Area of fovea avascular zone (FAZ) was larger in DR cases than controls (0.34±0.069 mm 0.287±0.108 mm, =0.006). In DR eyes, the mean FAZ area was 0.34±0.069 and 0.334±0.087 mm on SS-OCTA and FA, respectively (=0.428), while the median FAZ perimeter was 2.382 (IQR, 2.201-2.59) and 2.333 (IQR, 2.138-2.6) mm on SS-OCTA and FA images (=0.733). There was no significant difference in the size of the non-perfusion area (NPA) between the images on SS-OCTA and FA (12.389, IQR 4.96-28.3 and 11.125, IQR 5-28.31 mm, =0.197). The median total microaneurysm (MA) count was 35 (IQR, 19-46) and 73 (IQR, 43-93) on SS-OCTA and FA (<0.001), respectively. No significant difference in intra-retinal microvascular abnormality (IRMA) and neovascularization (NV) count was found between the two techniques. The intraclass coefficient (ICCs) of all the parameters above indicated stable repeatability.
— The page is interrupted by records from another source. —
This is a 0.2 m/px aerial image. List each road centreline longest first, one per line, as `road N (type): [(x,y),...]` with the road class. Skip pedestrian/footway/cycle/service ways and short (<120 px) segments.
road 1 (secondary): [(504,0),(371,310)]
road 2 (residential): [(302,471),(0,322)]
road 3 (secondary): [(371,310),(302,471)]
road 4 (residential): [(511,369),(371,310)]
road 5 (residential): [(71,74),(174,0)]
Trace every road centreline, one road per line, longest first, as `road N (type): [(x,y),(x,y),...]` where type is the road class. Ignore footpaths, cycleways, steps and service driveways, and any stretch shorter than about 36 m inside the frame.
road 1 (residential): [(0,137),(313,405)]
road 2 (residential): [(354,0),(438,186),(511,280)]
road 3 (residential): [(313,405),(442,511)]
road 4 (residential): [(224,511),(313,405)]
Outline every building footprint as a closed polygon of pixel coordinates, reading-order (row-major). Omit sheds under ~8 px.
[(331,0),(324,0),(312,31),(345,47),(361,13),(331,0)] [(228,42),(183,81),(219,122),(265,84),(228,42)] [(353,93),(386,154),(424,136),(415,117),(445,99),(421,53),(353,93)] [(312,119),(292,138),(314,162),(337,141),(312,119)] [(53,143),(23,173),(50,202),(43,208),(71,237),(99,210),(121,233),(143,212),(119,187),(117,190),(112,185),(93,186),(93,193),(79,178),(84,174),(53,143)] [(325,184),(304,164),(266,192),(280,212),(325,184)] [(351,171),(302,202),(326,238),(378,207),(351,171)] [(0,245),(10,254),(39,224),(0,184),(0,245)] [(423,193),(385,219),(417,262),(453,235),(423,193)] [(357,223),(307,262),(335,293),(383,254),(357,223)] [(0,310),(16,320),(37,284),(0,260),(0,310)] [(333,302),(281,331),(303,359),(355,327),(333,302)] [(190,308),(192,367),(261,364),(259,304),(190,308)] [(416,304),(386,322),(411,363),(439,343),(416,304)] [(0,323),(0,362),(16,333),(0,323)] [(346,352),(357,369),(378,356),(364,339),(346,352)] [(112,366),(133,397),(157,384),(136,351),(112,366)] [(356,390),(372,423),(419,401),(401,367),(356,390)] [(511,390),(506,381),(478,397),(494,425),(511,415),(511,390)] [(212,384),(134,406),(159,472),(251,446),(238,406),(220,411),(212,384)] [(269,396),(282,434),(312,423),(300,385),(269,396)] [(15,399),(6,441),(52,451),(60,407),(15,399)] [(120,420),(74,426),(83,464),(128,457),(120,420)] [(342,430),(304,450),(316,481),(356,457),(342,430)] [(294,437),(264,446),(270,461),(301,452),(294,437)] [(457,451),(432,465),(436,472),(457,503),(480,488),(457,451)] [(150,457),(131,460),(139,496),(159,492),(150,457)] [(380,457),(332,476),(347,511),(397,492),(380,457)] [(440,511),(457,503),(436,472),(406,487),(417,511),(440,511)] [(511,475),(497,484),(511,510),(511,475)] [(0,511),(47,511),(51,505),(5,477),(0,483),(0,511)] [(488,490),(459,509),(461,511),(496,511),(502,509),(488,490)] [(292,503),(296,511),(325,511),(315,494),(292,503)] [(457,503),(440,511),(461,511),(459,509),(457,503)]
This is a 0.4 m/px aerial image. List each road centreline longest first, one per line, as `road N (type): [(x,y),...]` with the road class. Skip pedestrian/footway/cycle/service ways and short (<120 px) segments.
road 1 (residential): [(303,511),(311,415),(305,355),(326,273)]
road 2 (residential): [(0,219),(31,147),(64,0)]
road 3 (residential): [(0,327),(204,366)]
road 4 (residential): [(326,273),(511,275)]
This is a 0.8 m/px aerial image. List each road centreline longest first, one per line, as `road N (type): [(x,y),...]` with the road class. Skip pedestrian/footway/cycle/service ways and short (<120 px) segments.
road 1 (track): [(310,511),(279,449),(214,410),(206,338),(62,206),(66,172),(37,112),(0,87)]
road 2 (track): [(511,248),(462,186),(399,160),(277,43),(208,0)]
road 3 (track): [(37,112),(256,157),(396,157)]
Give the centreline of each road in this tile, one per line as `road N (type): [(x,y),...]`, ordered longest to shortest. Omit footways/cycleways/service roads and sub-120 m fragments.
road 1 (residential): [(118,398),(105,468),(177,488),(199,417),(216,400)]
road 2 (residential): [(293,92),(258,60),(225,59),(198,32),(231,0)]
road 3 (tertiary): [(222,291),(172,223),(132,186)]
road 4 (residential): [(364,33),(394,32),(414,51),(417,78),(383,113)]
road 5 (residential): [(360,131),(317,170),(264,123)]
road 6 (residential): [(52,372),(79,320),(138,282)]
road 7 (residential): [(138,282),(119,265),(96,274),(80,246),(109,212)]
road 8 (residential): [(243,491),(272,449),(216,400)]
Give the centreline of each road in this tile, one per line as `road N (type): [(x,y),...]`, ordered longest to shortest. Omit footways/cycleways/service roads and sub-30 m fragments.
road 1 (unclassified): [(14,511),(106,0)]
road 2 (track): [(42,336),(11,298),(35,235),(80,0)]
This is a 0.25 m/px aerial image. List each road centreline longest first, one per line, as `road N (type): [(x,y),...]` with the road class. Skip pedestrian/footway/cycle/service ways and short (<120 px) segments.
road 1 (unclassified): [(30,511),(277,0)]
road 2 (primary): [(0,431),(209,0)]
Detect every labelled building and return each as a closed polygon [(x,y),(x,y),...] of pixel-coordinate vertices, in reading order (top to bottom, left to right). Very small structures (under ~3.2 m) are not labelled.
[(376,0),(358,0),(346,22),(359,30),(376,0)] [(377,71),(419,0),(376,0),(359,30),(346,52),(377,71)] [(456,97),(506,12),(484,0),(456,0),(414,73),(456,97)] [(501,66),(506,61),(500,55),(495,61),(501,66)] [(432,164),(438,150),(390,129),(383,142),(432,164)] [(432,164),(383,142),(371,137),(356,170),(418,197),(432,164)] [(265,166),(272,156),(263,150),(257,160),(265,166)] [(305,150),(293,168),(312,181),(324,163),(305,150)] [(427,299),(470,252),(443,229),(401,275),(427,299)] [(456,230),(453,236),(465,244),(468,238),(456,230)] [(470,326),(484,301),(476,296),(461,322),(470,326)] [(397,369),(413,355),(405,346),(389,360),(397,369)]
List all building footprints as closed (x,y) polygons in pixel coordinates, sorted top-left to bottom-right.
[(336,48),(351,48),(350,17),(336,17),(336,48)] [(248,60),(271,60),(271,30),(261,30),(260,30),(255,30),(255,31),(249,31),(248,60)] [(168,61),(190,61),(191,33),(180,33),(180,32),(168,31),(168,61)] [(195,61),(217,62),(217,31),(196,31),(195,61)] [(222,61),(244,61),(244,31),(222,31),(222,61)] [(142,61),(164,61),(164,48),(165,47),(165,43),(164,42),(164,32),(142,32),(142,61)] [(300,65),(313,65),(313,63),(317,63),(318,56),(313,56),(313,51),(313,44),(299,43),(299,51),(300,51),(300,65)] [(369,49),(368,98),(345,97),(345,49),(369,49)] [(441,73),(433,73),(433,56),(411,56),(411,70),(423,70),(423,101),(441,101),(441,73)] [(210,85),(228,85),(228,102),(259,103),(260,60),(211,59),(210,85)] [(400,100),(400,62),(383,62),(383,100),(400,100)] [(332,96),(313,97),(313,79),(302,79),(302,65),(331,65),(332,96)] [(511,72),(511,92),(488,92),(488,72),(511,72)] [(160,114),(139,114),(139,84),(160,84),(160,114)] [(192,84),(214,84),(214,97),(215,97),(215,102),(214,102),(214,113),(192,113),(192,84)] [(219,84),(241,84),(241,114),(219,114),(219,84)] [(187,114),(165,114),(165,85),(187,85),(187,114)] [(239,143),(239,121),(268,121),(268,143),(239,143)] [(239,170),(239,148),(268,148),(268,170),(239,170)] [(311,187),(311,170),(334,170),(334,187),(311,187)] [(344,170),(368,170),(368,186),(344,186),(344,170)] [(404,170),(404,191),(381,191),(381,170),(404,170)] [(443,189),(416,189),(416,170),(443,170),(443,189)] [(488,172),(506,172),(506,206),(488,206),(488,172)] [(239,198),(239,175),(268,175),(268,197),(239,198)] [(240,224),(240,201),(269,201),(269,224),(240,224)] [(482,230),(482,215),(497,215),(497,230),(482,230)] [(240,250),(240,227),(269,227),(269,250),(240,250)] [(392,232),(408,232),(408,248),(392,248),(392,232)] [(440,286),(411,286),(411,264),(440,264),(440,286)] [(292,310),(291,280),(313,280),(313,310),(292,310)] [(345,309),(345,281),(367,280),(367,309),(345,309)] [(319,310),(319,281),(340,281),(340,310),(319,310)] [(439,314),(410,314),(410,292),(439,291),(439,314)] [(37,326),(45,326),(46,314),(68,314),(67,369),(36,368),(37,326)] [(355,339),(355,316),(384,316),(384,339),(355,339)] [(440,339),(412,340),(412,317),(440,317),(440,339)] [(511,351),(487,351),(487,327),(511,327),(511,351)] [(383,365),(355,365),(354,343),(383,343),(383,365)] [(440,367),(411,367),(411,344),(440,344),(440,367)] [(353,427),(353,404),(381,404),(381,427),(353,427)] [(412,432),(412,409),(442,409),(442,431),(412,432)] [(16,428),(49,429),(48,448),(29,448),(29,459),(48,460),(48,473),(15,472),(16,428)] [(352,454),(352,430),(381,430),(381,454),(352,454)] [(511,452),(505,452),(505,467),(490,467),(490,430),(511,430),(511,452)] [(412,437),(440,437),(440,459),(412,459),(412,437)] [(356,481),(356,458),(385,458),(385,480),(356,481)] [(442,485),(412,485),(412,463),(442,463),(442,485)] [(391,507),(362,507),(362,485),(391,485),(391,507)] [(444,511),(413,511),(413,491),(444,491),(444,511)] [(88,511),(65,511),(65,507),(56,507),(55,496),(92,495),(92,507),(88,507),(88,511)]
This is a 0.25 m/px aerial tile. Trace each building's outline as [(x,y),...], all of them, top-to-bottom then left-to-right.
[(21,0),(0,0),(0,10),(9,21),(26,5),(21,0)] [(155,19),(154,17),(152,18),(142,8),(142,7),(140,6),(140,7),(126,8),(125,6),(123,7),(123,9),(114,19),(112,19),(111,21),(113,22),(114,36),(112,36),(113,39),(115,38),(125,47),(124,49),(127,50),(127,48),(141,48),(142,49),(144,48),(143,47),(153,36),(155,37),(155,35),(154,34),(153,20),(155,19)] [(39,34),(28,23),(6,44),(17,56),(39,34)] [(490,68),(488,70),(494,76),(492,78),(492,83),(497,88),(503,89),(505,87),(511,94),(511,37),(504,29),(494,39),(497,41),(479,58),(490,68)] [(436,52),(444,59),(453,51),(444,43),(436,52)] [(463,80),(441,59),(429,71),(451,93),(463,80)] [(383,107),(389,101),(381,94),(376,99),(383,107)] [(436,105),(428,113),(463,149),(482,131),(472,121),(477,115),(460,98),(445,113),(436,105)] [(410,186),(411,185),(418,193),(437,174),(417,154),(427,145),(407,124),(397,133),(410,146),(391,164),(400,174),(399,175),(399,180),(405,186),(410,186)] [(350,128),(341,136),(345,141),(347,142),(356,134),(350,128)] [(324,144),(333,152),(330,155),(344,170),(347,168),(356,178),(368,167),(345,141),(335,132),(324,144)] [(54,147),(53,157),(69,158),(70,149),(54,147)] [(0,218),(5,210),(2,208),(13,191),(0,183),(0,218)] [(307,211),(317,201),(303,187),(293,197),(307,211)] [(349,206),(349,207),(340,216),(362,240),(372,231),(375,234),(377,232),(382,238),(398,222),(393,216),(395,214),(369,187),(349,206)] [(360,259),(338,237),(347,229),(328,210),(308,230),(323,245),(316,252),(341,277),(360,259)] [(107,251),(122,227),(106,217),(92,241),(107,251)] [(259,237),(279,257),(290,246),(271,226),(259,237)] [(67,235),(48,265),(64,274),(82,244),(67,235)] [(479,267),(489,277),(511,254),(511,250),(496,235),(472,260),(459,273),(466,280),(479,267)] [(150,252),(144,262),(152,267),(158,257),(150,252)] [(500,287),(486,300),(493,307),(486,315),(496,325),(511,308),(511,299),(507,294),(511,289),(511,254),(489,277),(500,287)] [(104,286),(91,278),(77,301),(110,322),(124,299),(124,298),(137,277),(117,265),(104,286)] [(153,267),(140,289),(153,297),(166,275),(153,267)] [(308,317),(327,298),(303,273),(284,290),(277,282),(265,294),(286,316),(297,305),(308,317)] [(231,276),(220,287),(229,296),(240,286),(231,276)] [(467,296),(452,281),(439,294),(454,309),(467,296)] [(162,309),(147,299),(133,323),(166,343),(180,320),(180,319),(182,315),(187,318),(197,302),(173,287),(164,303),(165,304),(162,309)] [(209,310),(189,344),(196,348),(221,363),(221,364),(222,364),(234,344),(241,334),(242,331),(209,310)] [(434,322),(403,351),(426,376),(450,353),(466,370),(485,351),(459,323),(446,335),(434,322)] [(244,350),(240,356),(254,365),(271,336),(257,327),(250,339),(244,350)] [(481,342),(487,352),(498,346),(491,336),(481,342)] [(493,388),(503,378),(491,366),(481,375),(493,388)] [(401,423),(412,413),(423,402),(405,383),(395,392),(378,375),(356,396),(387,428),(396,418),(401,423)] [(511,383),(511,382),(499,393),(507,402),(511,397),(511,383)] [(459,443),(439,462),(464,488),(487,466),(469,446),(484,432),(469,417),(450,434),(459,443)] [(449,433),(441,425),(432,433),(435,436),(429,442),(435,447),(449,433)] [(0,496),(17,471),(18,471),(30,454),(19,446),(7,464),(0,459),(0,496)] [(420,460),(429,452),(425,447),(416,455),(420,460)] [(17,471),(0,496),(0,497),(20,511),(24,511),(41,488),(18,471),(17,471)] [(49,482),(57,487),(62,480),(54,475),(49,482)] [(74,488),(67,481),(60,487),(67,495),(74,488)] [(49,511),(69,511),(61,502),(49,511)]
Ultra-widefield SS-OCTA represents a reliable, noninvasive, and quantitative imaging technique in the assessment of microvasculature in DR, which offers a potential substitute for FA in DR evaluation.
比较超广角(24×20mm)扫频光学相干断层扫描血管造影(SS-OCTA)和荧光素血管造影(FA)在评估糖尿病视网膜病变(DR)病变中的应用。
2021年9月1日至2021年12月31日,北京大学人民医院纳入了23例未经治疗的DR患者的46只眼,以及23名年龄和性别匹配的健康对照者。对FA和SS-OCTA(浅表毛细血管丛,SCP,24×20mm)上的DR病变进行定量评估。
DR病例的黄斑无血管区(FAZ)面积大于对照组(0.34±0.069mm对0.287±0.108mm,P=0.006)。在DR眼中,SS-OCTA和FA上的平均FAZ面积分别为0.34±0.069和0.334±0.087mm(P=0.428),而SS-OCTA和FA图像上的FAZ周长中位数分别为2.382(IQR,2.201-2.59)和2.333(IQR,2.138-2.6)mm(P=0.733)。SS-OCTA和FA图像上的无灌注区(NPA)大小无显著差异(12.389,IQR 4.96-28.3和11.125,IQR 5-28.31mm,P=0.197)。SS-OCTA和FA上的微动脉瘤(MA)总数中位数分别为35(IQR,19-46)和73(IQR,43-93)(P<0.001)。两种技术在视网膜内微血管异常(IRMA)和新生血管(NV)计数上无显著差异。上述所有参数的组内相关系数(ICC)表明具有稳定的重复性。
超广角SS-OCTA是评估DR微血管的一种可靠、无创且定量的成像技术,在DR评估中可作为FA的潜在替代方法。